• [Excerpt to read]:
The Book of Daniel comes with an enigmatic individual who will bring final judgement and start God’s kingdom. In Daniel’s vision, it was a human being coming with the clouds of heaven (Daniel 7:13). His kingdom will be everlasting, and all rulers will worship and obey him (Daniel 7:27). Daniel did not think of Jesus, but that did not stop Christians from applying it to Jesus. Jesus himself may not have thought that he was this person called Son of Man. On several occasions, Jesus mentioned the Son of Man as if he is someone else.1 In other instances, Jesus appeared to imply that he is the Son of Man. Scholars reason that the latter is what Christians believed so that the former more is likely is what Jesus said. That is because your belief can affect how you interpret words. It was however not far-fetched to think that Jesus would be the Son of Man as Jesus mentioned him while there was no other qualifying candidate to fill this position.

• [Material provided]:
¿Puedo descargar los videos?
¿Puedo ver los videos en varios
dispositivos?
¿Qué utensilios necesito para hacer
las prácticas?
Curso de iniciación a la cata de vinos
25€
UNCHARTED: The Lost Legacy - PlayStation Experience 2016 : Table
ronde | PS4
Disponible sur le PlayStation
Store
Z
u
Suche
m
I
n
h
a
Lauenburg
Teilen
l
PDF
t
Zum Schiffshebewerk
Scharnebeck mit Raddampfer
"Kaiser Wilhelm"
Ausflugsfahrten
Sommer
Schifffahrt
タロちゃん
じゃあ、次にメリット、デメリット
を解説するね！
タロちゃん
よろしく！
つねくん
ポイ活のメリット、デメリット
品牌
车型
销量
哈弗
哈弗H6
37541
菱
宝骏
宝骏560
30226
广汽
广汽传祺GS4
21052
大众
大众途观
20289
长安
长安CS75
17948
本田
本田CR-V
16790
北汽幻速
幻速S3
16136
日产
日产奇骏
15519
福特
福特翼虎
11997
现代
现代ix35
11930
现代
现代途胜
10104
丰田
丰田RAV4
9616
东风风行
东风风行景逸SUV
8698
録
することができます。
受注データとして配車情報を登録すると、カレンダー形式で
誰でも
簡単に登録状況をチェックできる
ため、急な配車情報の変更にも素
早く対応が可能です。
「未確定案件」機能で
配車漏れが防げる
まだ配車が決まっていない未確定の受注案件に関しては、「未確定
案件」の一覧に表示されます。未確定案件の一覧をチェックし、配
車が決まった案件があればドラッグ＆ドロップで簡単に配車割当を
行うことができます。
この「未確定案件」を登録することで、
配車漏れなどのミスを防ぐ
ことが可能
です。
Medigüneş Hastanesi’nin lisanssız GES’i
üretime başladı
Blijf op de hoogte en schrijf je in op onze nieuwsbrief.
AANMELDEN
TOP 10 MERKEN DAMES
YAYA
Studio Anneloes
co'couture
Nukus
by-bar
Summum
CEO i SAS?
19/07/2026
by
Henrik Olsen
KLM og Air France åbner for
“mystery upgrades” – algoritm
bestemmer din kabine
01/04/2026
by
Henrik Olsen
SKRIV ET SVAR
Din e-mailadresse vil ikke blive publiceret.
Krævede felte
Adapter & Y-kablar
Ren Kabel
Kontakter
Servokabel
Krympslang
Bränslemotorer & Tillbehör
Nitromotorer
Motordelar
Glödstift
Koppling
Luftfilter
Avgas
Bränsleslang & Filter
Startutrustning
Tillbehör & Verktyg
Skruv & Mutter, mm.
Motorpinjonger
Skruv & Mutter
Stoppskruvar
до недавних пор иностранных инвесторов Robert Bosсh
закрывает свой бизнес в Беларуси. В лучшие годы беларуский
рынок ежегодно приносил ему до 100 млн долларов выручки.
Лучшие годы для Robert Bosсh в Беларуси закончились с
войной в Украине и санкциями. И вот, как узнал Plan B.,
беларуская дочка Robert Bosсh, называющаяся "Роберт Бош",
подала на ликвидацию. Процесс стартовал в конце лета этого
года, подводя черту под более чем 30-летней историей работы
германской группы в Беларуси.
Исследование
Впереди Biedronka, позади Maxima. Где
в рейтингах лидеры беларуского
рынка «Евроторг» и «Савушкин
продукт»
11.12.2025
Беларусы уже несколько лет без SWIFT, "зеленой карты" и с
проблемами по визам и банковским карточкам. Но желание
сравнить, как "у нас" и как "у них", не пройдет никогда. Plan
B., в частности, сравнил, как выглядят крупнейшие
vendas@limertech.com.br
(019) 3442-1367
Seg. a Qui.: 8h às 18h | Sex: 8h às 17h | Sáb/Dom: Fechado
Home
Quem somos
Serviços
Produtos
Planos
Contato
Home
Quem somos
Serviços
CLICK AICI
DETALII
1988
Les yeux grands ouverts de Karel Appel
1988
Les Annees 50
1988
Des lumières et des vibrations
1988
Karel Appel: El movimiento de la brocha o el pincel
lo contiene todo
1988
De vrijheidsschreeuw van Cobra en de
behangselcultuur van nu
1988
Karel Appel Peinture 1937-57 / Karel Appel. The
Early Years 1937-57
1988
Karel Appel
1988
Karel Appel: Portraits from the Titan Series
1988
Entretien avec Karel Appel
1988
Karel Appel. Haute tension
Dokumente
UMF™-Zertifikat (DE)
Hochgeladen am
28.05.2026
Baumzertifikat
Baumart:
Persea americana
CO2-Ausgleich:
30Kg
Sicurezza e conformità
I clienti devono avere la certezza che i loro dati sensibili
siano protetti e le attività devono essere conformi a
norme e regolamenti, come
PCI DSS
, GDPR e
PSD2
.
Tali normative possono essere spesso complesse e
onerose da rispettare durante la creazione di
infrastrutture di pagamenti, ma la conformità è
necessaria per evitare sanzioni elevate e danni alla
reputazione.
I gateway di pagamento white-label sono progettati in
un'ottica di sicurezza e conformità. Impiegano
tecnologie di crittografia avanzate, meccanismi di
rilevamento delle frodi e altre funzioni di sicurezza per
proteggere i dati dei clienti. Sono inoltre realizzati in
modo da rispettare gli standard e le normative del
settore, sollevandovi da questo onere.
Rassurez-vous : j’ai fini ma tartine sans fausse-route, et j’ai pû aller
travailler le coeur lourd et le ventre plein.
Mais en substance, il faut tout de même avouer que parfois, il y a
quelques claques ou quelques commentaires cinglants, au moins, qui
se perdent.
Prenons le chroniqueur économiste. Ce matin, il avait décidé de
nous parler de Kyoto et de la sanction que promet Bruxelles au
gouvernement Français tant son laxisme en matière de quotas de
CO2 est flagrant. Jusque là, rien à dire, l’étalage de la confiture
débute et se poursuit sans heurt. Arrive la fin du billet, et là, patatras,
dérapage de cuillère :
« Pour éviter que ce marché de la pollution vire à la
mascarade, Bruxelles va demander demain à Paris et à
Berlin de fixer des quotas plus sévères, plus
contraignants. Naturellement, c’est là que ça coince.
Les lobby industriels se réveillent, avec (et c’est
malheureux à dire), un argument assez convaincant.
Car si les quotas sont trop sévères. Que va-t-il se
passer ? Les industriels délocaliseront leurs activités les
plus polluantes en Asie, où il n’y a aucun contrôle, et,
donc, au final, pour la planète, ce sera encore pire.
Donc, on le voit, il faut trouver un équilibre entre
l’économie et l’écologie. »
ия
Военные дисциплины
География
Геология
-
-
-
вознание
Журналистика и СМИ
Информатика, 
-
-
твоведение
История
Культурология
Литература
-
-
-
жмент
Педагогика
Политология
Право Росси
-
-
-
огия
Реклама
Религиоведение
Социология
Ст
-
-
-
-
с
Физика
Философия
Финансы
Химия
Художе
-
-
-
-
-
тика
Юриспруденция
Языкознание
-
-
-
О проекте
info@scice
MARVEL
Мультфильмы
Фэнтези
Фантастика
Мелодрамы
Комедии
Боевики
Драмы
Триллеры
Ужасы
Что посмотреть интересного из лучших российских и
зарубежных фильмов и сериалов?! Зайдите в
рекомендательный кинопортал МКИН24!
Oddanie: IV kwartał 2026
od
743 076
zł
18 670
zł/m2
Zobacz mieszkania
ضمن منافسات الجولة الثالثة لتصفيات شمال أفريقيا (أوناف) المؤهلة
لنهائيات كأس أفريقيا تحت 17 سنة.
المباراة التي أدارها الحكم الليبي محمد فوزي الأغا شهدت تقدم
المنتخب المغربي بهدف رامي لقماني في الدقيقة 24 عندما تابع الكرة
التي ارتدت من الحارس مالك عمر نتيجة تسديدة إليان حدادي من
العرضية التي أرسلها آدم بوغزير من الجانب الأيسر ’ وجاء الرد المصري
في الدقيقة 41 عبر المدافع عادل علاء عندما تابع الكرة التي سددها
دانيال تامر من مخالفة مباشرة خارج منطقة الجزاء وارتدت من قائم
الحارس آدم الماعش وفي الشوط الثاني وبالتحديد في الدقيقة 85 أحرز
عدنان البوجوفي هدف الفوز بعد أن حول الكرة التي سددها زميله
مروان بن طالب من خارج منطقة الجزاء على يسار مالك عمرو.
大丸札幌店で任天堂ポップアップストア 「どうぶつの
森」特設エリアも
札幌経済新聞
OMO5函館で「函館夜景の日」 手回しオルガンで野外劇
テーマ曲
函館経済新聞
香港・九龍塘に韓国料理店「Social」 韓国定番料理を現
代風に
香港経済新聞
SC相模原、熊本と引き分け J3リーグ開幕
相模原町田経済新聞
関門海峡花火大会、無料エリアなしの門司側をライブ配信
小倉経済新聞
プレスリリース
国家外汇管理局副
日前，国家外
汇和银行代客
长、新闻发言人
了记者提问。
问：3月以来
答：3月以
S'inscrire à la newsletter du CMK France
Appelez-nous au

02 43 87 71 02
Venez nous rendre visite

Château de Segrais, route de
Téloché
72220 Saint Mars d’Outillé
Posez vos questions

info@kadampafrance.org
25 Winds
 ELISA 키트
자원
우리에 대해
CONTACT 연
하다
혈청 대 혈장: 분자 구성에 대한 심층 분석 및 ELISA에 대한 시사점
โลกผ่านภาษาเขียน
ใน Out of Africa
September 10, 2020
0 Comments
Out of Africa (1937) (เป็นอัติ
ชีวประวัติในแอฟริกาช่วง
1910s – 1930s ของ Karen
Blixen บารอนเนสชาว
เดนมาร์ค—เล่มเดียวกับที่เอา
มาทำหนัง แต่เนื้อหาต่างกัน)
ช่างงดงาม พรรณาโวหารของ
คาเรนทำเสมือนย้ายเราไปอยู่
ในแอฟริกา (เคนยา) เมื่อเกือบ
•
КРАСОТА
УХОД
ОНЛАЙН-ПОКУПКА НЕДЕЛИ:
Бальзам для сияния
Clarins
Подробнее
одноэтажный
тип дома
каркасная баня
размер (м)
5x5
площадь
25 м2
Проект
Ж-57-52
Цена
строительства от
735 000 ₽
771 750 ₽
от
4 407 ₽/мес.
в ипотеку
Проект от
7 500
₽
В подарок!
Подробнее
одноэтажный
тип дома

• [Instructions]:
A: According to the passage on the Son of Man, which verse of Daniel says that all rulers will worship and obey him?
B: Please pick up the passage on the Son of Man after its final sentence and carry it further.

• [Exercise results]:
A: Daniel 7:27

B:
Jesus may have thought himself to be in the position of Adam or perhaps even the reincarnation of Adam. Adam was God’s son (Luke 3:38) and Jesus the firstborn of all creation (Colossians 1:15) or firstborn among many brothers and sisters (Romans 8:29). People understand these words in relation to the Jewish scriptures, but they may be cryptic references to Adam being born first as the son of Eve, and Jesus being the reincarnation of Adam. It may also apply to the phrase ‘born of God’ (John 1:13) as all of humanity is born of Eve if you consider Adam to be Eve’s son. They together are the mythical ancestors of humanity. From this perspective, it makes sense that the message of Christianity applies to all of humanity like Paul inferred.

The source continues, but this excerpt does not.